EXERCISE REQUIREMENTS: The entries are to be repeated in full, without any change.

RECORD SET:
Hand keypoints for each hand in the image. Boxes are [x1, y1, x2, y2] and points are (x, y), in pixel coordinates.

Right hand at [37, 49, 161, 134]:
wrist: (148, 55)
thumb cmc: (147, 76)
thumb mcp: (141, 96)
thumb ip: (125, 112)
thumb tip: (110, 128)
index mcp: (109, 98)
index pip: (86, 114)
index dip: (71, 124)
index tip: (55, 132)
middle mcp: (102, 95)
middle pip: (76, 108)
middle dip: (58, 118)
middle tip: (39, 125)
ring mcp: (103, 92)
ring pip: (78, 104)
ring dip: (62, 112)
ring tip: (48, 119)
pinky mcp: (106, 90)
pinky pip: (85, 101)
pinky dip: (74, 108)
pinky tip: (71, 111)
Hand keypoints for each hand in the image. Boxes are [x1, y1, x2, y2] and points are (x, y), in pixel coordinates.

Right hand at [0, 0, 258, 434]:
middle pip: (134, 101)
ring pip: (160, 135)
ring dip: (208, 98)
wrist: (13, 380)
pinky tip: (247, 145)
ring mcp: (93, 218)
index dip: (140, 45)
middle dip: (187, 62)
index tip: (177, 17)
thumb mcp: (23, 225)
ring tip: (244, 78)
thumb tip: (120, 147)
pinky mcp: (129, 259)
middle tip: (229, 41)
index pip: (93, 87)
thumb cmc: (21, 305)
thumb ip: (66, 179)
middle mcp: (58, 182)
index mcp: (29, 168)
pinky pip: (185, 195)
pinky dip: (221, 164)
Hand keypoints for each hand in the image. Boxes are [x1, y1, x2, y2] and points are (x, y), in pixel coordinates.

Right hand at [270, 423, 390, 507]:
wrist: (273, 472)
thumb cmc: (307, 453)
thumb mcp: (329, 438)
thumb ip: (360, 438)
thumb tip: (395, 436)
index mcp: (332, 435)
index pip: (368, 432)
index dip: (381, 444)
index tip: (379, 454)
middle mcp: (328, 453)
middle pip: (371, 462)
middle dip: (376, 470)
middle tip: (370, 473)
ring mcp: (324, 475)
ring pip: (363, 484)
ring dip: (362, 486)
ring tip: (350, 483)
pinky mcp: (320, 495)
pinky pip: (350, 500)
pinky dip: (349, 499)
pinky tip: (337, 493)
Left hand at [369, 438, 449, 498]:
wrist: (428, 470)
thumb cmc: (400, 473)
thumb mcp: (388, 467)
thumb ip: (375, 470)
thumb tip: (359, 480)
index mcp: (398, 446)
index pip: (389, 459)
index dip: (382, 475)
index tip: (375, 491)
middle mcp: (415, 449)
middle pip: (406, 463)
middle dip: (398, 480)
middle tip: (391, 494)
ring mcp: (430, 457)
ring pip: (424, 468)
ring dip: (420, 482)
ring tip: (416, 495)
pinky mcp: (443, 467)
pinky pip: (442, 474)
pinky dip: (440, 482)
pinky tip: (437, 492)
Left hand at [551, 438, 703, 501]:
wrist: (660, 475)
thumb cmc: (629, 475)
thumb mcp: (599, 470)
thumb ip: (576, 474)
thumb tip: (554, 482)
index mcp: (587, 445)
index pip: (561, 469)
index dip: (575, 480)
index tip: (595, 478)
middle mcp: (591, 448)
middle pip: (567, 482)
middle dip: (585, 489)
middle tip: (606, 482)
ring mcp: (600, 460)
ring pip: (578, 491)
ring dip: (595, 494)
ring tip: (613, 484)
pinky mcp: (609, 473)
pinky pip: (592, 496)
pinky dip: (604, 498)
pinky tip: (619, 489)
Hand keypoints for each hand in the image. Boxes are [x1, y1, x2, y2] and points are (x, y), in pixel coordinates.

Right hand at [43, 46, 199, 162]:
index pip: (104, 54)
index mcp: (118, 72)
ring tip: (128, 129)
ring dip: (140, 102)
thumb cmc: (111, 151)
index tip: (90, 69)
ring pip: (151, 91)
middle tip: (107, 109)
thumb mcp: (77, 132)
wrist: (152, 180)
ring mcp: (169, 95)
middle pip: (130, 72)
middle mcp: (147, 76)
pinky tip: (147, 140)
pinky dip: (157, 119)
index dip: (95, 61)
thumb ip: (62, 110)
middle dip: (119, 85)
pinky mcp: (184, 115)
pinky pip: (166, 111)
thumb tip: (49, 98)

RESPONSE AREA:
Hand keypoints for each hand in the image. Boxes are [x1, y1, x2, y2] and points are (x, y), in pixel coordinates.

Right hand at [37, 49, 161, 134]:
wrist: (148, 55)
thumb cmc: (147, 76)
thumb mcp: (141, 96)
thumb ip: (125, 112)
thumb tip: (110, 128)
index mcp: (109, 98)
index pip: (86, 114)
index dip: (71, 124)
index tip: (55, 132)
middle mcp: (102, 95)
middle pip: (76, 108)
middle dip: (58, 118)
middle tip: (39, 125)
ring mcp: (103, 92)
ring pip: (78, 104)
ring dip: (62, 112)
ring tip: (48, 119)
pinky mcp: (106, 90)
pinky pip: (85, 101)
pinky dip: (74, 108)
pinky tip: (71, 111)
Hand keypoints for each hand in the image. Boxes are [x1, y1, x2, y2] and points are (x, y), in pixel coordinates.

Right hand at [0, 0, 258, 434]:
middle pip: (134, 101)
ring pip: (160, 135)
ring dip: (208, 98)
wrist: (13, 380)
pinky tip: (247, 145)
ring mcp: (93, 218)
index dip: (140, 45)
middle dip: (187, 62)
index tip: (177, 17)
thumb mcp: (23, 225)
ring tip: (244, 78)
thumb tip: (120, 147)
pinky mcp: (129, 259)
middle tip: (229, 41)
index pip: (93, 87)
thumb cmc: (21, 305)
thumb ip: (66, 179)
middle mcp: (58, 182)
index mcp: (29, 168)
pinky pip: (185, 195)
pinky dip: (221, 164)
Hand keypoints for each hand in the image. Boxes are [x1, y1, x2, y2] and points are (x, y), in pixel coordinates.

Right hand at [270, 423, 390, 507]:
wrist: (273, 472)
thumb cmc: (307, 453)
thumb mcp: (329, 438)
thumb ip: (360, 438)
thumb tip: (395, 436)
index mcp: (332, 435)
index pip: (368, 432)
index dip: (381, 444)
index tip: (379, 454)
middle mcp: (328, 453)
middle pip: (371, 462)
middle dip: (376, 470)
middle tip: (370, 473)
ring mcp: (324, 475)
ring pip: (363, 484)
ring dip: (362, 486)
ring tip: (350, 483)
pinky mcp: (320, 495)
pinky pip: (350, 500)
pinky dip: (349, 499)
pinky tip: (337, 493)
Left hand at [369, 438, 449, 498]:
wrist: (428, 470)
thumb cmc: (400, 473)
thumb mcp: (388, 467)
thumb ip: (375, 470)
thumb tip: (359, 480)
index mcp: (398, 446)
index pip: (389, 459)
index dip: (382, 475)
index tip: (375, 491)
middle mcp: (415, 449)
middle pip: (406, 463)
middle dip: (398, 480)
middle tip: (391, 494)
ring mcp: (430, 457)
ring pip: (424, 468)
ring dip: (420, 482)
ring tip: (416, 495)
pinky mcp: (443, 467)
pinky pip: (442, 474)
pinky dip: (440, 482)
pinky tip: (437, 492)
Left hand at [551, 438, 703, 501]:
wrist: (660, 475)
thumb cmc: (629, 475)
thumb mcp: (599, 470)
thumb ip: (576, 474)
thumb tip: (554, 482)
index mcp: (587, 445)
index pip: (561, 469)
index dip: (575, 480)
index tip: (595, 478)
middle mcp: (591, 448)
middle pip: (567, 482)
middle dip: (585, 489)
middle tip: (606, 482)
ring mcp: (600, 460)
ring pip: (578, 491)
ring dip: (595, 494)
ring tip: (613, 484)
pinky mcp: (609, 473)
pinky pip: (592, 496)
pinky dip: (604, 498)
pinky tip: (619, 489)
Hand keypoints for each hand in the image. Boxes are [x1, y1, x2, y2] and points are (x, y), in pixel coordinates.

Right hand at [43, 46, 199, 162]:
index pip: (104, 54)
index mcp: (118, 72)
ring tip: (128, 129)
ring dip: (140, 102)
thumb cmc: (111, 151)
index tip: (90, 69)
ring pip: (151, 91)
middle tip: (107, 109)
thumb mcp: (77, 132)
wrist: (152, 180)
ring mcp: (169, 95)
middle pip: (130, 72)
middle mcp: (147, 76)
pinky tip: (147, 140)
pinky dip: (157, 119)
index dip: (95, 61)
thumb ip: (62, 110)
middle dip: (119, 85)
pinky mcp: (184, 115)
pinky pip: (166, 111)
thumb tip: (49, 98)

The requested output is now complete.